Alternative Food Networks: how artisan cheese reconnects producer, consumer and nature

Author(s)

Term

4. term

Education

Publication year

2017

Submitted on

2017-11-01

Pages

111 pages

Abstract

The conventional agro-food system is a great achievement of the 21st century, involving industrialization and globalization of the food sector and complex food supply chains. On the one hand, it provides a great variety of food emerging from different parts of the world; on the other hand, it disconnects people from the places where food is grown. The industrial food system is also connected with climate change processes through unsustainable agricultural practices, long transportation distances and other factors. Different production processes and artificial additives in the food as well as in animal feed are connected with outbreaks of food scares such as BSE and the contamination of eggs with the insecticide fipronil. This causes governments and consumers alike to question the safety of the food system. Alternative Food Networks (AFNs) emerged as a response to negative economic, social and ecological effects in the conventional food system. The European Commission (EC) has also started to pay more attention to the importance of the agro-food sector relocalization by shortening supply chains. Short food supply chains (SFSCs) are seen as a means to reconnect production and consumption practices, and also as a way to increase food quality.
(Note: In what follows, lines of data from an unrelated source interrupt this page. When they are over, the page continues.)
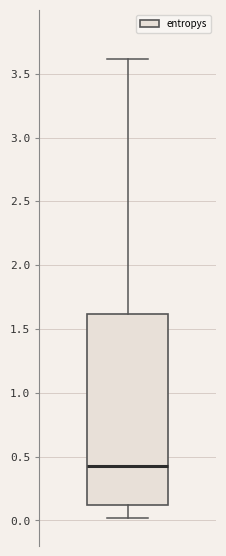

Transcribe this box plot: give where the median line is, the range the box spans, and where the two whiskers end, as read against the y-axis. The values are not printed on the chart, so give them approximately, as read against the axis.

median 0.45, box 0.10 to 1.60, whiskers 0.00 to 3.60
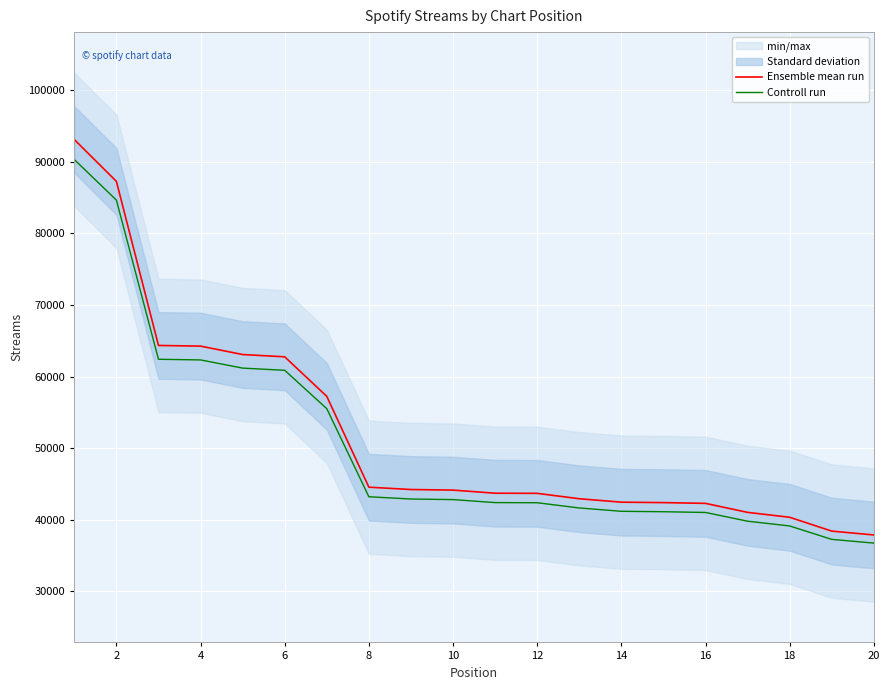

What is the value of the Ensemble mean run point at the 2nd from the left?

87241.0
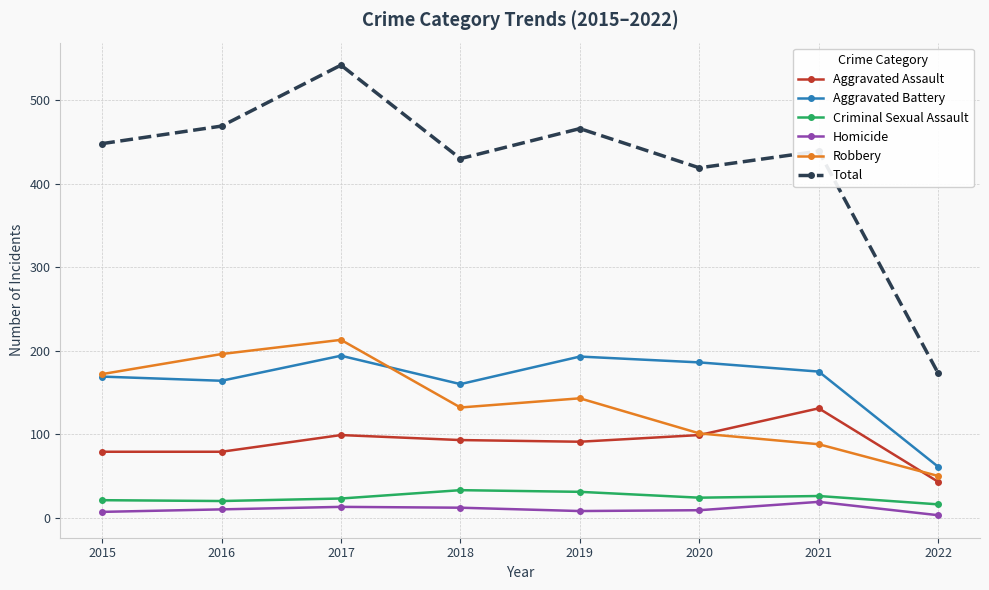

Which category has the lowest value in the Aggravated Battery series?

2022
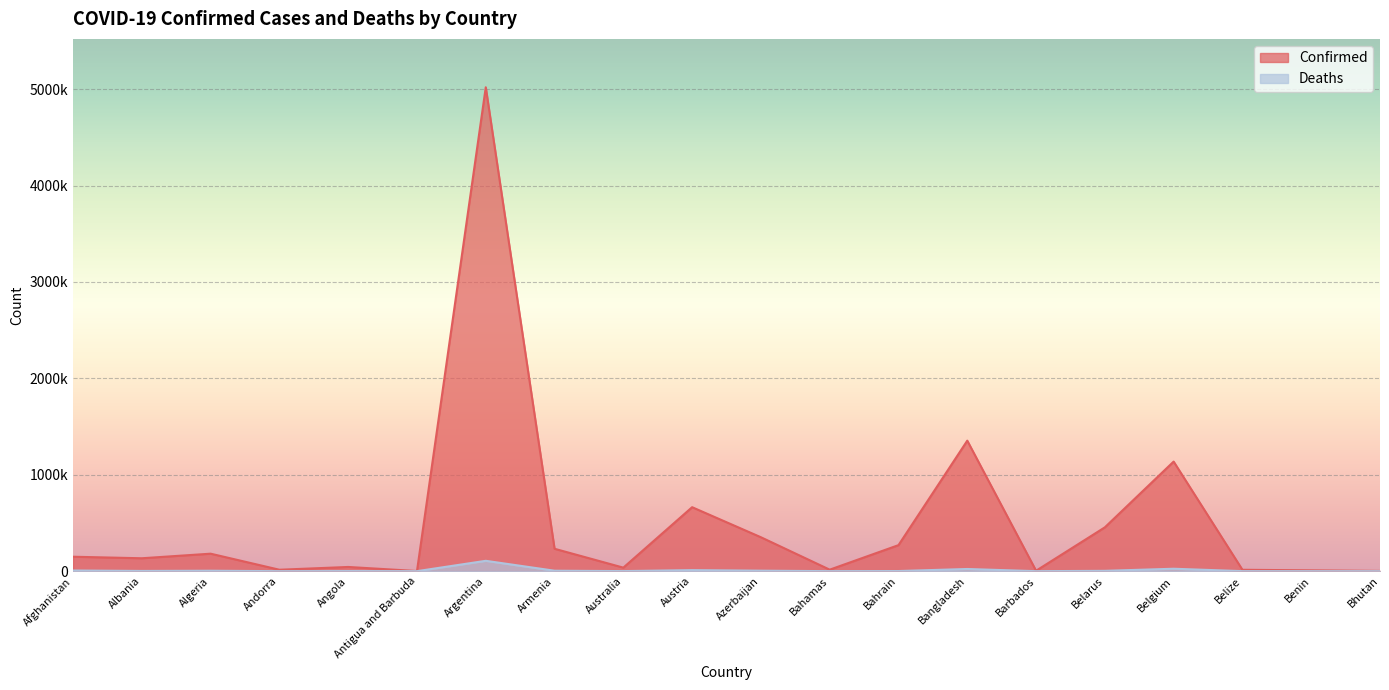

True or false: Deaths and Confirmed intersect in this chart.

False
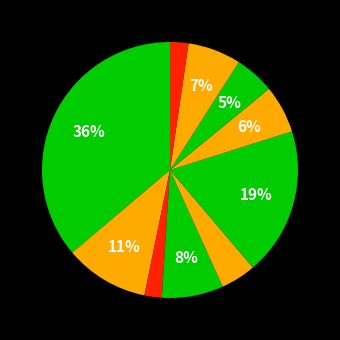

Rank the categories by value from lowest to highest.

آمپول, شياف, ساير, سوسپانسيون, محلولهاي ضدعفوني کننده, قطره خوراکي, پماد و ژل, شربت, کپسول, قرص ودراژه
In this master thesis, small-scale farming is analyzed in a rural Lithuanian context, taking the example of local artisan cheese producers. These small-scale cheesemakers form alternatives to the conventional modes of food provisioning by producing cheese from the raw milk of their own animals kept in their farms and then selling it directly to the consumers or through a single intermediary. The theoretical lens of this thesis is post-structuralism, which sees all actors as relational. The Actor-Network-Theory (ANT) is a tool used to research relationality among humans and non-humans. This paper aims at discovering how different actors interlink in AFNs through the lens of the ANT and how this relationality shapes the Lithuanian as well as the European food system.